The Reserve Bank of India's (RBI) decision to keep the repo rate and the reverse repo rate unchanged at 4 percent and 3.35 percent respectively has come as a breath of fresh air for Indian real estate.
The RBI’s status-quo on these rates means that homebuyers will continue to enjoy low interest rates on home loans, which many feel, was a key factor in residential sales growing 72 percent pan-India in 2021.
“One of the important factors driving home-buying has been record-low mortgage rates,” said Samantak Das, Chief Economist and Head, Research and REIS (India) at JLL, adding that residential sales have reached 90 percent of their pre-COVID levels in 2019.

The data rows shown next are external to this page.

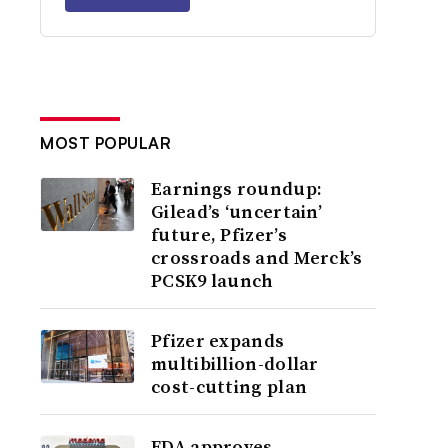
MOST POPULAR
Earnings roundup:
Gilead’s ‘uncertain’
future, Pfizer’s
crossroads and Merck’s
PCSK9 launch
Pfizer expands
multibillion-dollar
cost-cutting plan
FDA approves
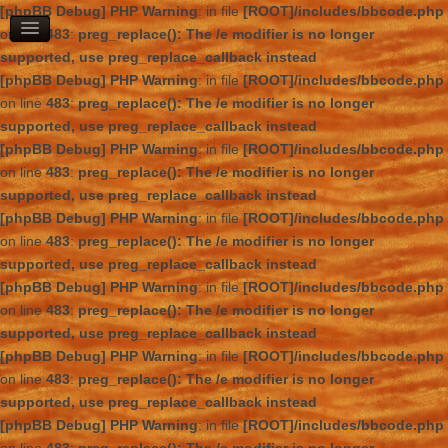
[phpBB Debug] PHP Warning
: in file
[ROOT]/includes/bbcode.php
on line
483
:
preg_replace(): The /e modifier is no longer
supported, use preg_replace_callback instead
[phpBB Debug] PHP Warning
: in file
[ROOT]/includes/bbcode.php
on line
483
:
preg_replace(): The /e modifier is no longer
supported, use preg_replace_callback instead
[phpBB Debug] PHP Warning
: in file
[ROOT]/includes/bbcode.php
on line
483
:
preg_replace(): The /e modifier is no longer
supported, use preg_replace_callback instead
[phpBB Debug] PHP Warning
: in file
[ROOT]/includes/bbcode.php
on line
483
:
preg_replace(): The /e modifier is no longer
supported, use preg_replace_callback instead
[phpBB Debug] PHP Warning
: in file
[ROOT]/includes/bbcode.php
on line
483
:
preg_replace(): The /e modifier is no longer
supported, use preg_replace_callback instead
[phpBB Debug] PHP Warning
: in file
[ROOT]/includes/bbcode.php
on line
483
:
preg_replace(): The /e modifier is no longer
supported, use preg_replace_callback instead
[phpBB Debug] PHP Warning
: in file
[ROOT]/includes/bbcode.php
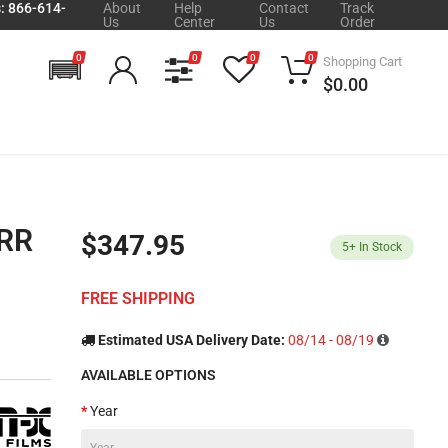
s: 866-614-
About
Help
Contact
Track
Us
Center
Us
Order
0
0
0
0
Shopping Cart
$0.00
0RR
$347.95
5+
In Stock
FREE SHIPPING
Estimated USA Delivery Date:
08/14 - 08/19
AVAILABLE OPTIONS
Year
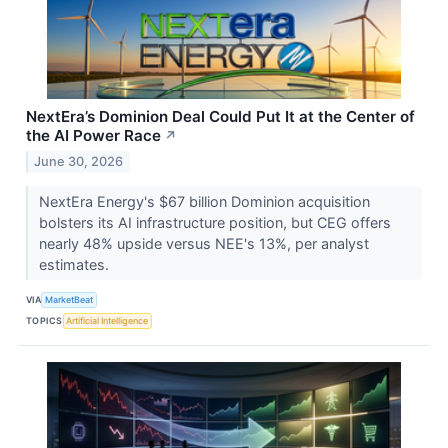
NextEra’s Dominion Deal Could Put It at the Center of
the AI Power Race
↗
June 30, 2026
NextEra Energy's $67 billion Dominion acquisition
bolsters its AI infrastructure position, but CEG offers
nearly 48% upside versus NEE's 13%, per analyst
estimates.
VIA
MarketBeat
TOPICS
Artificial Intelligence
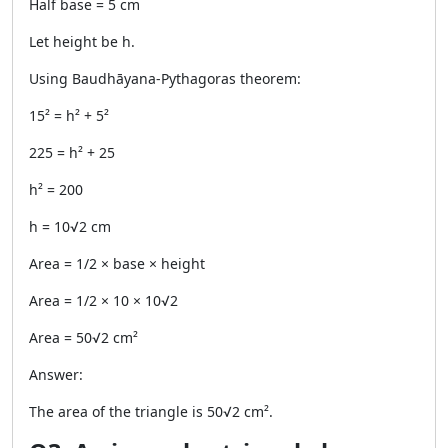
Half base = 5 cm
Let height be h.
Using Baudhāyana-Pythagoras theorem:
15² = h² + 5²
225 = h² + 25
h² = 200
h = 10√2 cm
Area = 1/2 × base × height
Area = 1/2 × 10 × 10√2
Area = 50√2 cm²
Answer:
The area of the triangle is 50√2 cm².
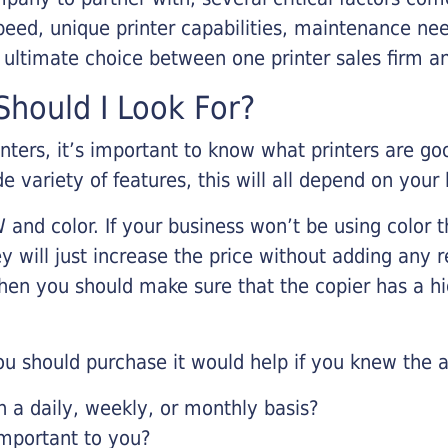
eed, unique printer capabilities, maintenance nee
r ultimate choice between one printer sales firm a
hould I Look For?
inters, it’s important to know what printers are g
de variety of features, this will all depend on your
 and color. If your business won’t be using color t
y will just increase the price without adding any r
 then you should make sure that the copier has a h
u should purchase it would help if you knew the a
a daily, weekly, or monthly basis?
important to you?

“With the unchanged policy rate, lending agencies will continue to maintain the prevailing low home loan interest rate,” Das said, adding, “Our expectation is that during the current calendar year, the residential sector will definitely surpass pre-pandemic sales levels backed by affordability synergy.”

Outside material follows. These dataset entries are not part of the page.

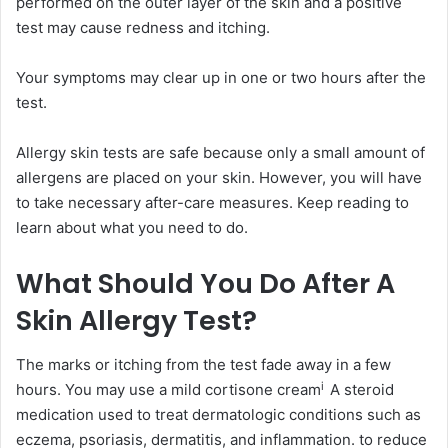
performed on the outer layer of the skin and a positive
test may cause redness and itching.
Your symptoms may clear up in one or two hours after the
test.
Allergy skin tests are safe because only a small amount of
allergens are placed on your skin. However, you will have
to take necessary after-care measures. Keep reading to
learn about what you need to do.
What Should You Do After A
Skin Allergy Test?
The marks or itching from the test fade away in a few
i
hours. You may use a mild
cortisone cream
A steroid
medication used to treat dermatologic conditions such as
eczema, psoriasis, dermatitis, and inflammation.
to reduce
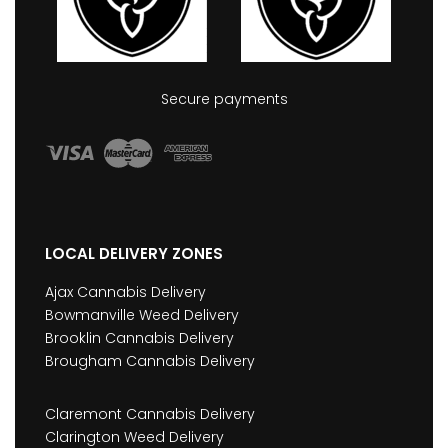
Secure payments
LOCAL DELIVERY ZONES
Ajax Cannabis Delivery
Bowmanville Weed Delivery
Brooklin Cannabis Delivery
Brougham Cannabis Delivery
Claremont Cannabis Delivery
Clarington Weed Delivery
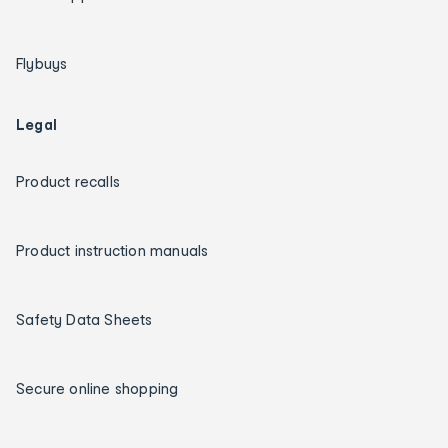
Flybuys
Legal
Product recalls
Product instruction manuals
Safety Data Sheets
Secure online shopping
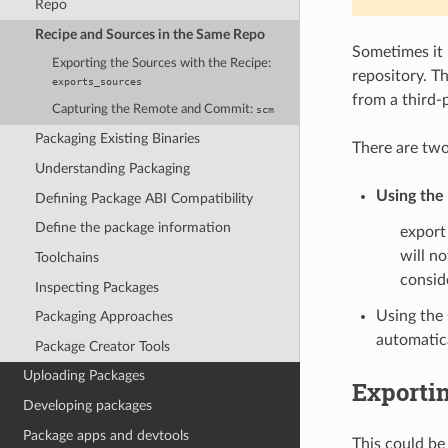
Repo
Recipe and Sources in the Same Repo
Sometimes it 
Exporting the Sources with the Recipe:
repository. Th
exports_sources
from a third-p
Capturing the Remote and Commit:
scm
Packaging Existing Binaries
There are two
Understanding Packaging
Using the
Defining Package ABI Compatibility
Define the package information
export
will n
Toolchains
consid
Inspecting Packages
Using the
Packaging Approaches
automatica
Package Creator Tools
Uploading Packages
Exportin
Developing packages
Package apps and devtools
This could be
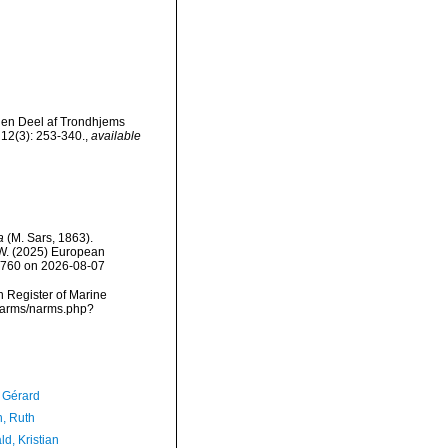
i en Deel af Trondhjems
12(3): 253-340.
,
available
a
(M. Sars, 1863).
, W. (2025) European
30760 on 2026-08-07
an Register of Marine
/narms/narms.php?
, Gérard
h, Ruth
d, Kristian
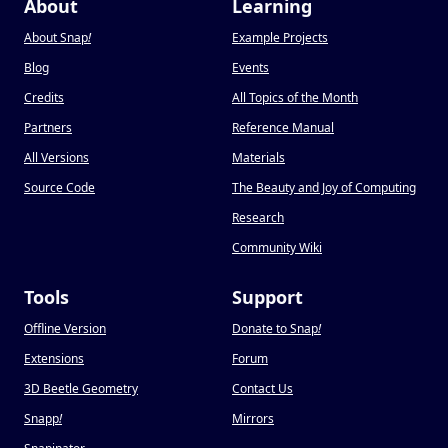
About
Learning
About Snap
!
Example Projects
Blog
Events
Credits
All Topics of the Month
Partners
Reference Manual
All Versions
Materials
Source Code
The Beauty and Joy of Computing
Research
Community Wiki
Tools
Support
Offline Version
Donate to Snap
!
Extensions
Forum
3D Beetle Geometry
Contact Us
Snapp
!
Mirrors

In the run up to the central bank’s Monetary Policy Committee (MPC) meet, there was some speculation that the regulator would decide to hike the reverse repo rate, if not, the repo rate itself. In fact, former economic affairs secretary, Subhash Chandra Garg told CNBC-TV18 that he expected a hike in the reverse-repo rate, today.
“Heavy central borrowing has to be financed by the central bank, and this will impact thinking of the Monetary Policy Committee,” said former economic affairs secretary Subhash Chandra Garg in an exclusive chat with CNBC-TV18 on Wednesday. “I expect a rise in the reverse repo rate when the committee meets on Thursday.”
However, the RBI’s continued ‘accommodative’ stance has pleased developers. “As we begin seeing an increase in interest rates in certain western economies post-pandemic, there was some concern that India will follow suit,” said Farshid Cooper, MD, Spenta Corporation, “It is a relief for homebuyers that interest rates will continue to remain unchanged in the near future.”
Poddar Housing Managing Director, Rohit Poddar, said the MPC’s decision to keep rates unchanged was a step in the direction of economic recovery. “The government (RBI) has recognized the necessity to be the driving force behind economic recovery, only after which the private sector can contribute to this recovery by allocating capital to grow,” he added.
The industry now hopes that continued patronage for home-buying will offset some of the pain points like rising commodity prices, which have in turn had an impact on material costs. Several developers and real estate observers expect housing this year to register considerable year-on-year growth.